In the years leading up to the 2008 global financial crisis, many commentators identified substantial current account deficits and surpluses as the main danger to the world economy. In particular, they worried about the US deficit and the Chinese surplus. As things turned out, neither of these imbalances was central to the GFC. Conversely, the intra-euro imbalances, which are at the heart of the current euro crisis, were largely ignored.

The International Monetary Fund has recently analysed the current state-of-play. The GFC reduced the biggest deficits, largely because deficit countries such as the US are in deep recession. The GFC also slowed growth in world trade, reducing China's surplus (which was running at 10% of GDP in 2007 and is now less than 3%).

The key issue, however, is whether these imbalances will re-emerge when growth gets back to normal, again threatening sustainability. To examine this, the IMF analysis adjusts for the cyclical position of each economy and compares this with what the Fund thinks the current account should be, given factors such as demography (aging populations might be expected to run surpluses) and stage of development (fast-growing emerging countries might be expected to run deficits). After these adjustments, China is still running a surplus around 3% of GDP larger than the IMF thinks it should. The US is still running a deficit 2% bigger than it should.

Intra-euro balances are the focus of special attention in the IMF report. The pre-2008 imbalance within the euro area is now described like this:

Excessive compression of interest rate spreads across the union created unsustainable booms in the periphery as real interest rates fell, with the associated lending boom significantly financed by massive net flows from the core.

Germany's surplus is nearly 5% of GDP bigger than is sustainable, while Spain should reduce its deficit to the same degree.

What policy adjustments are required? This being the IMF (often said to stand for 'It's Mainly Fiscal'), the first policy that needs changing is budgets: tighter in deficit countries and perhaps a bit looser in surplus countries. The deficit countries need to shift their budget deficits, on average, by 4% of GDP. The Fund acknowledges that this might not be the best policy to adopt while economies are flat on their backs in recession, but the finger-wagging message is clear: at the earliest opportunity, budget profligacy must end.

This will not be enough, says the IMF. Structural improvements (productivity and 'product market flexibility'; code for more flexible labour markets) must come next. As these corrections take place, exchange rates will adjust further, with China appreciating by 5-10% and the US depreciating by around 10%. This correction sounds particularly dismal for Europe:

An orderly adjustment process within the Euro area is likely to be prolonged and costly for output given the absence of an exchange rate channel for adjustment.

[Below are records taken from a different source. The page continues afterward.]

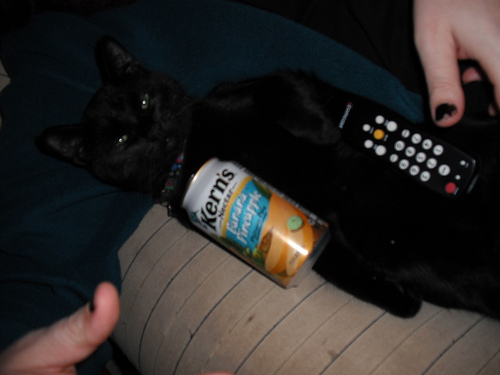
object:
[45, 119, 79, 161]
ear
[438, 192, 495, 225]
ground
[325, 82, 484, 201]
cordless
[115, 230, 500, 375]
fabric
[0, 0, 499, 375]
person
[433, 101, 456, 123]
nail polish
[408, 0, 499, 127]
hand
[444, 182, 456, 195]
red button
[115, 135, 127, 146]
eyes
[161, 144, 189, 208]
collar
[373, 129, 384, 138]
button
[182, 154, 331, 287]
can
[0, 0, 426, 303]
fabric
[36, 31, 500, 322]
cat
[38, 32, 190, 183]
head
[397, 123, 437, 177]
buttons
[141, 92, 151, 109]
eyes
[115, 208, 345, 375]
stripes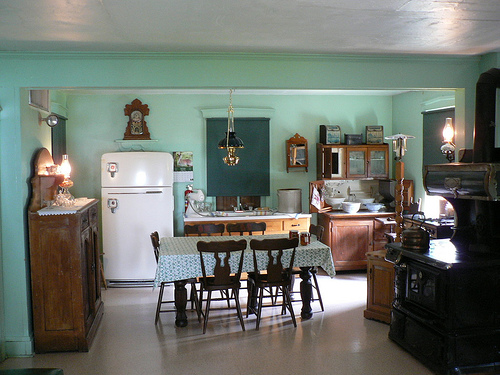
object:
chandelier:
[217, 106, 245, 167]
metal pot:
[277, 188, 303, 213]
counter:
[182, 207, 312, 222]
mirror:
[283, 127, 310, 172]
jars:
[300, 231, 309, 246]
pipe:
[457, 54, 497, 121]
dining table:
[152, 233, 337, 327]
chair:
[150, 231, 202, 326]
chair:
[183, 223, 232, 310]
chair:
[226, 221, 274, 306]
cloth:
[151, 232, 337, 293]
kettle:
[399, 211, 430, 249]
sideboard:
[280, 117, 410, 284]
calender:
[171, 151, 194, 182]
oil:
[58, 177, 75, 188]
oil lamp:
[58, 151, 75, 204]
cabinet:
[26, 198, 105, 355]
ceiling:
[1, 2, 499, 96]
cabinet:
[316, 143, 347, 180]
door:
[325, 149, 330, 177]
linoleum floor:
[1, 270, 438, 374]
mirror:
[284, 137, 309, 172]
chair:
[246, 237, 298, 331]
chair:
[196, 239, 247, 335]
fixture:
[227, 87, 235, 113]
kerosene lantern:
[401, 211, 430, 250]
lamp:
[440, 116, 456, 155]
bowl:
[340, 202, 361, 215]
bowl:
[363, 203, 384, 213]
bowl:
[324, 197, 347, 209]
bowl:
[355, 197, 375, 210]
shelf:
[320, 200, 407, 218]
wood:
[448, 280, 470, 297]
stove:
[396, 209, 456, 238]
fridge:
[97, 150, 173, 289]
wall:
[61, 91, 392, 237]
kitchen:
[0, 0, 500, 375]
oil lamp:
[440, 118, 455, 154]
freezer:
[99, 150, 173, 189]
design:
[155, 237, 331, 287]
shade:
[205, 116, 269, 196]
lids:
[289, 229, 300, 233]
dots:
[167, 240, 179, 248]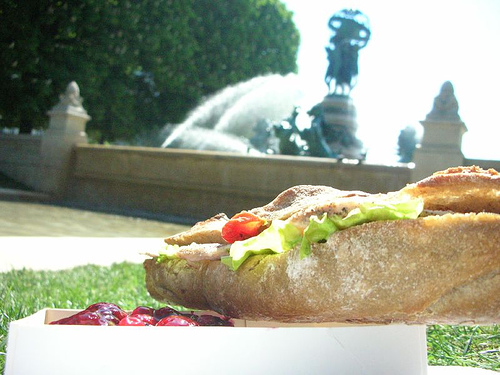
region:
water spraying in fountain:
[157, 72, 324, 150]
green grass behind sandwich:
[0, 260, 195, 373]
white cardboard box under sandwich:
[6, 305, 427, 372]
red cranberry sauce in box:
[48, 303, 235, 333]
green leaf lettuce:
[225, 196, 425, 268]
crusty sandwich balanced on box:
[145, 164, 499, 324]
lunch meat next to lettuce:
[178, 237, 232, 264]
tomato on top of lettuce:
[221, 211, 264, 242]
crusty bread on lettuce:
[164, 163, 499, 240]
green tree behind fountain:
[0, 2, 299, 145]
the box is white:
[22, 305, 102, 371]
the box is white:
[123, 283, 275, 370]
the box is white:
[220, 295, 341, 365]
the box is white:
[53, 285, 173, 372]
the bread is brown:
[134, 185, 466, 351]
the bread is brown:
[231, 160, 392, 314]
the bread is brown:
[147, 198, 307, 299]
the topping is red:
[74, 296, 238, 342]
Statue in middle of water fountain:
[323, 5, 370, 95]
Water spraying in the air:
[165, 72, 298, 154]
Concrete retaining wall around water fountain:
[89, 143, 249, 212]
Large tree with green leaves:
[0, 0, 298, 74]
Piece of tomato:
[220, 210, 264, 235]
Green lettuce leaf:
[304, 201, 423, 246]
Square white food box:
[7, 324, 434, 372]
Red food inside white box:
[55, 302, 234, 334]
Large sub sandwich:
[152, 164, 497, 324]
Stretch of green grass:
[0, 266, 143, 303]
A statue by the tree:
[326, 13, 371, 93]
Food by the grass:
[71, 165, 496, 325]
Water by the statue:
[160, 71, 304, 145]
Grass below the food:
[4, 193, 499, 363]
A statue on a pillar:
[429, 84, 460, 119]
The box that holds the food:
[8, 307, 426, 374]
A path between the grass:
[1, 234, 169, 269]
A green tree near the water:
[0, 2, 292, 128]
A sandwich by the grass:
[147, 189, 498, 324]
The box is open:
[8, 307, 428, 374]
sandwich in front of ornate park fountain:
[11, 11, 487, 361]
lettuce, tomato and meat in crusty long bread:
[140, 161, 492, 316]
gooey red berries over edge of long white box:
[2, 295, 423, 370]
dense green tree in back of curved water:
[5, 1, 311, 156]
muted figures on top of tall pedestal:
[297, 5, 368, 155]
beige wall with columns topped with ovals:
[2, 71, 494, 236]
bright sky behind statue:
[252, 0, 497, 165]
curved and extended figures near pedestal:
[270, 97, 310, 152]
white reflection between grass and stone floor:
[0, 190, 205, 310]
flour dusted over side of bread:
[281, 221, 447, 302]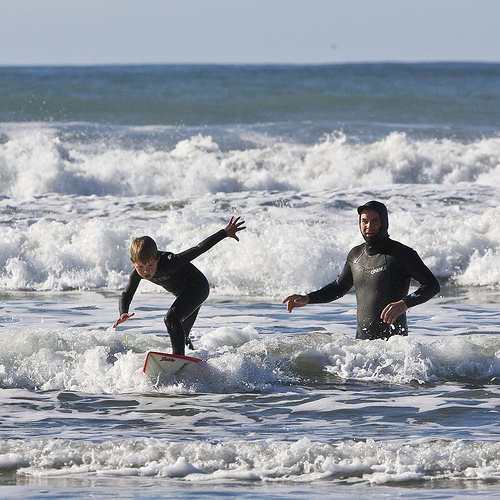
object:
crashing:
[0, 319, 499, 394]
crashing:
[0, 119, 498, 300]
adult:
[280, 199, 442, 345]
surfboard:
[140, 348, 202, 383]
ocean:
[0, 61, 499, 498]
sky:
[0, 0, 499, 64]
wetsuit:
[116, 228, 226, 356]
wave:
[0, 121, 499, 297]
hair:
[128, 234, 161, 265]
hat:
[354, 199, 390, 244]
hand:
[223, 213, 246, 241]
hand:
[110, 311, 136, 330]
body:
[0, 60, 499, 500]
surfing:
[112, 215, 247, 390]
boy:
[110, 213, 247, 356]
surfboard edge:
[147, 348, 205, 366]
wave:
[0, 321, 498, 394]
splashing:
[0, 435, 498, 489]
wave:
[0, 434, 499, 487]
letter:
[367, 265, 388, 278]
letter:
[152, 273, 172, 284]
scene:
[0, 0, 499, 499]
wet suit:
[303, 198, 440, 340]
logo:
[368, 265, 385, 277]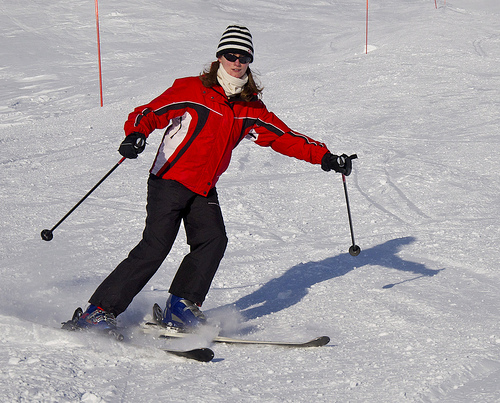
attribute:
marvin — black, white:
[216, 27, 261, 67]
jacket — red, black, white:
[120, 60, 331, 198]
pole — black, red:
[43, 154, 145, 251]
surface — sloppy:
[339, 61, 474, 188]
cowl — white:
[215, 60, 251, 98]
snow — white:
[2, 2, 498, 401]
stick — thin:
[333, 182, 361, 232]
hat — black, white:
[208, 17, 262, 61]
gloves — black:
[319, 150, 352, 175]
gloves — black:
[117, 130, 146, 160]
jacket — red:
[124, 68, 349, 198]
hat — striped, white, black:
[216, 23, 256, 62]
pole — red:
[90, 0, 107, 107]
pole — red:
[362, 2, 371, 53]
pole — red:
[430, 1, 440, 13]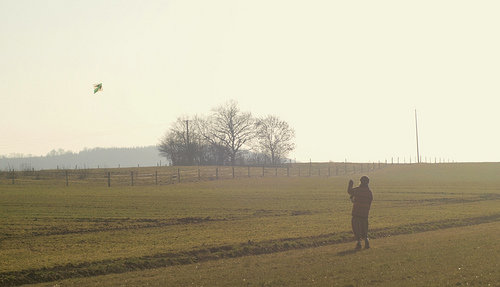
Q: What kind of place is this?
A: It is a field.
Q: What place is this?
A: It is a field.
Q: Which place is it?
A: It is a field.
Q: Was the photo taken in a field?
A: Yes, it was taken in a field.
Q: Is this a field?
A: Yes, it is a field.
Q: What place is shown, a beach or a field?
A: It is a field.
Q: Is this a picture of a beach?
A: No, the picture is showing a field.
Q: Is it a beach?
A: No, it is a field.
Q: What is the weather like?
A: It is clear.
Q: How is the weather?
A: It is clear.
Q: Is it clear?
A: Yes, it is clear.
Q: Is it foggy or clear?
A: It is clear.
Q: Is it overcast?
A: No, it is clear.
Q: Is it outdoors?
A: Yes, it is outdoors.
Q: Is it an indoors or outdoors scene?
A: It is outdoors.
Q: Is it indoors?
A: No, it is outdoors.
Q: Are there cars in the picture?
A: No, there are no cars.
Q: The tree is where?
A: The tree is in the field.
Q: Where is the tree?
A: The tree is in the field.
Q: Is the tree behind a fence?
A: Yes, the tree is behind a fence.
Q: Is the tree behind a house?
A: No, the tree is behind a fence.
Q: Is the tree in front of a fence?
A: No, the tree is behind a fence.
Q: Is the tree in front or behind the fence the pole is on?
A: The tree is behind the fence.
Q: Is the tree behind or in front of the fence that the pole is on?
A: The tree is behind the fence.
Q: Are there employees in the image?
A: No, there are no employees.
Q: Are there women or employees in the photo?
A: No, there are no employees or women.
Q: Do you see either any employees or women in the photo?
A: No, there are no employees or women.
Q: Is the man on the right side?
A: Yes, the man is on the right of the image.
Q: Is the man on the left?
A: No, the man is on the right of the image.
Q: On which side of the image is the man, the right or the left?
A: The man is on the right of the image.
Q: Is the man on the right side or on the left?
A: The man is on the right of the image.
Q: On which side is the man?
A: The man is on the right of the image.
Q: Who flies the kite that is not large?
A: The man flies the kite.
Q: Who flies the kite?
A: The man flies the kite.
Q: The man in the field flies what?
A: The man flies the kite.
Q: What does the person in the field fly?
A: The man flies the kite.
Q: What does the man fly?
A: The man flies the kite.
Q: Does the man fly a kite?
A: Yes, the man flies a kite.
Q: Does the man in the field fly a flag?
A: No, the man flies a kite.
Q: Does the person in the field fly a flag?
A: No, the man flies a kite.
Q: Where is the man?
A: The man is in the field.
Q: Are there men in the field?
A: Yes, there is a man in the field.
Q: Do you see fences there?
A: Yes, there is a fence.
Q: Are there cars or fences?
A: Yes, there is a fence.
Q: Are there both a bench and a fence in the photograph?
A: No, there is a fence but no benches.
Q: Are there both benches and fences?
A: No, there is a fence but no benches.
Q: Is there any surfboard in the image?
A: No, there are no surfboards.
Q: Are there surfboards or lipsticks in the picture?
A: No, there are no surfboards or lipsticks.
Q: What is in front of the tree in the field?
A: The fence is in front of the tree.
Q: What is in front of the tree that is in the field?
A: The fence is in front of the tree.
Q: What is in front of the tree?
A: The fence is in front of the tree.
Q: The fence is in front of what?
A: The fence is in front of the tree.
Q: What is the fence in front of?
A: The fence is in front of the tree.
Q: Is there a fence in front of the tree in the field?
A: Yes, there is a fence in front of the tree.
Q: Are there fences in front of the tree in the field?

Some Asian countries might be puzzled by the suggested adjustments. Indonesia, currently running a small current account deficit, is seen as needing the same exchange rate appreciation as Singapore, running a current account surplus equal to 20% of its GDP. Singapore's current account imbalance is calculated to be smaller than Malaysia or Germany, because the IMF's 'norm' for Singapore is a continuing surplus equal to 20% of GDP.

For China, the proposed structural improvement is to provide 'social protection' (health and pensions) which it is argued will lower household savings (in fact, China's saving is largely done by state corporations).

As usual, this analysis is the vehicle for an IMF morality tale. And as usual, the broad thrust of the tale is hard to dispute: budgets must be repaired, debt reduced and productivity enhanced. But again as usual, no one knows how to get onto the virtuous path. Even if they do, they prefer to put off the political pain until another day.

Other recent IMF analysis has evolved to acknowledge a role for policy in addressing the often-fickle and disruptive nature of international capital flows. The current paper is a relapse into the old mind-set. The Fund still has faith that if countries get their fundamental policies right, capital flows will be appropriate and exchange rates will find the right level.

As usual in Fund documents, there is something for everyone. It is acknowledged that the GFC made capital flows to emerging countries volatile and potentially damaging to nascent financial markets (given the huge risk-on/risk-off surges and reversals since 2007, it would be hard to ignore this characteristic of capital flows). The Fund also notes that capital is 'flowing uphill' from the fast-growing emerging economies to the mature economies. Yet the IMF sees only a minor supporting role for capital flow management and exchange rate intervention. The old mantra is repeated: 'restrictions should not be seen as a substitute for policy adjustment'.

It is surprising, then, that one seasoned observer sees this study as evidence that the Fund has belatedly adopted the approach advocated by John Williamson for the past couple of decades. Williamson's calculations of fundamental equilibrium exchange rate (FEER) may be analogous to the Fund's current calculation of sustainable exchange rates. The Williamson approach, however, envisages that countries will use the full range of active policies (including intervention and capital controls) to keep their exchange rates inside a band around the FEER: the 'band-basket-crawl' (BBC) approach. The Fund still has more faith in the magic of the market than Williamson.

And what about Australia? The study sees the Australian dollar as overvalued by around 10% and the sustainable current account deficit as around 3% of GDP, about where we are at present.